Он поднял фонарь, чтобы разглядеть, что там, за углом. Шагнул и… закричал в ужасе: прямо ему в лицо летел ощеренный белый череп. Увернуться не успел. Череп скользнул холодным прикосновением по лбу, по щеке, даже показалось — куснул. А потом ослепительно вспыхнуло перед глазами, оглушил невыразимый грохот, и все пропало для Климова…
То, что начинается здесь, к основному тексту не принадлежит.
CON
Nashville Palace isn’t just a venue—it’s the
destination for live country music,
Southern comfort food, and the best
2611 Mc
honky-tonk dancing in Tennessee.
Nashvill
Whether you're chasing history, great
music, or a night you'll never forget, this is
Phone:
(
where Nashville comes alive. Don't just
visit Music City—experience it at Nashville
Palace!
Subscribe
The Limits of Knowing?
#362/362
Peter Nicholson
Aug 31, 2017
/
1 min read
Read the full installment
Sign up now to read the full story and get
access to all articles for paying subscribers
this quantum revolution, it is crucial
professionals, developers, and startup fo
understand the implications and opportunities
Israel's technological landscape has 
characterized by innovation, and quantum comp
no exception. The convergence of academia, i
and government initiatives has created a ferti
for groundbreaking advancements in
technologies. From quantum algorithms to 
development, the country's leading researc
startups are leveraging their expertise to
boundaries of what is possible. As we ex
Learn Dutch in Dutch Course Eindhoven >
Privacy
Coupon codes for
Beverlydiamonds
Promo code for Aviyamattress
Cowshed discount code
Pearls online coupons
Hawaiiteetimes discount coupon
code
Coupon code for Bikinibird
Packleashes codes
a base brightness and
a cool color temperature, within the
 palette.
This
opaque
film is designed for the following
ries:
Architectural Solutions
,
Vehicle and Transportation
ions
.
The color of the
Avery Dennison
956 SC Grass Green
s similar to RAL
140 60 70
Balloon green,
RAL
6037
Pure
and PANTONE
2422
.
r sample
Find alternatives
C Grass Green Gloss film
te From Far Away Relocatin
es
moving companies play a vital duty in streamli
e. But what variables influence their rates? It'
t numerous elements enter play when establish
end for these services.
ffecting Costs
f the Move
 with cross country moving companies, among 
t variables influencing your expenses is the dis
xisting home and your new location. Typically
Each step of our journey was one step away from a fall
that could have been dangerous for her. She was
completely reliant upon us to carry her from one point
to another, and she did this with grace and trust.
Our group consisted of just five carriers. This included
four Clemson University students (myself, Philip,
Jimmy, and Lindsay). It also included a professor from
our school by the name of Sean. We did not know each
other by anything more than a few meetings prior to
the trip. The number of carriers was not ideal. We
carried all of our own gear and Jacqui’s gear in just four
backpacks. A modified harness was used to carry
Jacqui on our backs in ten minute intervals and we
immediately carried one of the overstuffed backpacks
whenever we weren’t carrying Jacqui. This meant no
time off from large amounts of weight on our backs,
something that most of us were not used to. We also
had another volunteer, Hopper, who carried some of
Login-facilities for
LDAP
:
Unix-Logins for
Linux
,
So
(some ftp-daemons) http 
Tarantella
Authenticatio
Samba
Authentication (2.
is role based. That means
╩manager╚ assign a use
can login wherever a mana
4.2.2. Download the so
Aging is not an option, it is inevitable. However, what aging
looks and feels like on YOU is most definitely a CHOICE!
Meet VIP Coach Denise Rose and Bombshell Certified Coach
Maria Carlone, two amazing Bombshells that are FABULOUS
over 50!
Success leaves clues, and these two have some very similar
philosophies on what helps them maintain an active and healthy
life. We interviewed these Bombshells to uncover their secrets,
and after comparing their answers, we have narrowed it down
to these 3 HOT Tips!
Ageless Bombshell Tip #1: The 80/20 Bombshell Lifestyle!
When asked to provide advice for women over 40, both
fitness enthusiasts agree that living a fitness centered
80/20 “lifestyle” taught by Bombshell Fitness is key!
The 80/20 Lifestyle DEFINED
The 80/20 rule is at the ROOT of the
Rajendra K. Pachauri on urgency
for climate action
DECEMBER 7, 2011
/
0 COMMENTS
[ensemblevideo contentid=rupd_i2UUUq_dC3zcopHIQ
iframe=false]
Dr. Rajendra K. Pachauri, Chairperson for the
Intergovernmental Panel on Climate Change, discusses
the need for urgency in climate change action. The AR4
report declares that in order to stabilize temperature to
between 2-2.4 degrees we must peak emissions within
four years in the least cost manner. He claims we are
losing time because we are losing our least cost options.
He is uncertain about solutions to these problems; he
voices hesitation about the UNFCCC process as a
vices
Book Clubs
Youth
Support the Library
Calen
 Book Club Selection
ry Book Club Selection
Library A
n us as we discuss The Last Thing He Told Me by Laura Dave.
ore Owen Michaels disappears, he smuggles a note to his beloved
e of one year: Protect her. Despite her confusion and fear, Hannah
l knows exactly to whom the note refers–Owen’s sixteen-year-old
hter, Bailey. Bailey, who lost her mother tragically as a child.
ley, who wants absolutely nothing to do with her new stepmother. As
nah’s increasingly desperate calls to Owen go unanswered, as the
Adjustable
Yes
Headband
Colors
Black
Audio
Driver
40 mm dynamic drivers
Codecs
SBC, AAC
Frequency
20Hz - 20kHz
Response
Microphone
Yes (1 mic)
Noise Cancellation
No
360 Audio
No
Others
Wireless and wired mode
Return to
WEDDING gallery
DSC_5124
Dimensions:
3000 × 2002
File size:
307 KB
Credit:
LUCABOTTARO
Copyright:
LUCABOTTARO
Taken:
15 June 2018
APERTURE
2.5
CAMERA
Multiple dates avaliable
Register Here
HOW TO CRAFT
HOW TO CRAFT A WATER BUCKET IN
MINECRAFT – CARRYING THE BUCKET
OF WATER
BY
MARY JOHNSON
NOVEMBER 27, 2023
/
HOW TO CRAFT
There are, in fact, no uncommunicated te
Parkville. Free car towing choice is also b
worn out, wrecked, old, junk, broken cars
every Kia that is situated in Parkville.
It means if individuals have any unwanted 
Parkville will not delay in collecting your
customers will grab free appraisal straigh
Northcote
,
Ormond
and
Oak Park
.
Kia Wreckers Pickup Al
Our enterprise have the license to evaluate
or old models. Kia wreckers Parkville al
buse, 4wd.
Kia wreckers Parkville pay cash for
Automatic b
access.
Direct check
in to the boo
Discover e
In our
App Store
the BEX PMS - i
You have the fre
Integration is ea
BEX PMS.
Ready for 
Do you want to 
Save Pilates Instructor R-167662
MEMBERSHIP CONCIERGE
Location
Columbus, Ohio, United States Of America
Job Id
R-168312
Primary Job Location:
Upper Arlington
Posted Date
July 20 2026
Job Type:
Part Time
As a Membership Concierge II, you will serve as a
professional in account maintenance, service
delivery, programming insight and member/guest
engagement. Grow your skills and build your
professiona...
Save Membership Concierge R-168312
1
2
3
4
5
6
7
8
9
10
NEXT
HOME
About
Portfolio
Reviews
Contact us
Он мотнул головой, отгоняя воспоминание, встал, нервно прошелся по подвалу. Шаги звучали так же глухо, как тогда, в подземном ходе. Это было неприятно, и Климов снова сел, дрожащей рукой налил в стакан остывшего чаю. Да, упал он тогда, и там бы и остался на веки вечные, если бы не друг Петро. Оказалось, что кто-то заприметил Климова у люка и сказал Петру, когда тот пришел на площадку. Петр сразу понял, что к чему, и полез в подземелье. Когда спускался по лестнице, услышал в глубине выстрел, бросился по ходу со своим револьвером и начал подлинный бой с двумя бандитами, которые еще раньше пробрались сюда, как потом выяснилось, со стороны реки, где в стенке набережной был проломан лаз. Что они искали, так тогда и осталось невыясненным, потому что обоих Петро застрелил. Да только и сам напоролся на пулю. Вынесли его из подземелья еще живого, но вскоре он умер в больнице. Так Климов и не видел больше своего дружка да соседа по комнате Петра Маринина, потому что сам пролежал в больнице без памяти незнамо сколько. Рана у него оказалась очень серьезной — в голову, вытек глаз. Дотошные следователи тогда во всем разобрались, выяснили, что бандиты, прятавшиеся в глубокой нише, сначала хотели напугать Климова, может быть, рассчитывая, что тот убежит, да не удержались, выстрелили. Пуля попала в тот самый череп и чуть отклонилась. Это и спасло Климова. Бандиты сами бросились бежать, а ниша от выстрела обвалилась, Климов оказался полузасыпанным. Как невесело шутили соседи: еще немного, и домком мог бы рапортовать об ослаблении жилищного кризиса в их доме, поскольку в распоряжении домкома оказалась бы свободная комната.
Но все это было потом, когда Климов уже начал выздоравливать. Приходили какие-то милицейские начальники, расспрашивали о золоте. Но до выстрела никакого золота Климов не видел, а после видеть не мог. Отстали.
И сам он тоже скоро позабыл о золоте. Только ночами, случалось, снилось ему подземелье и ослепительная вспышка, после чего начинал болеть стеклянный глаз, вставленный вместо вытекшего. И часто видел он во сне россыпи золотых монет. Он перебирал эти богатства, складывал их в грубый рогожный мешок. И всегда просыпался после таких видений разбитым, с больной головой.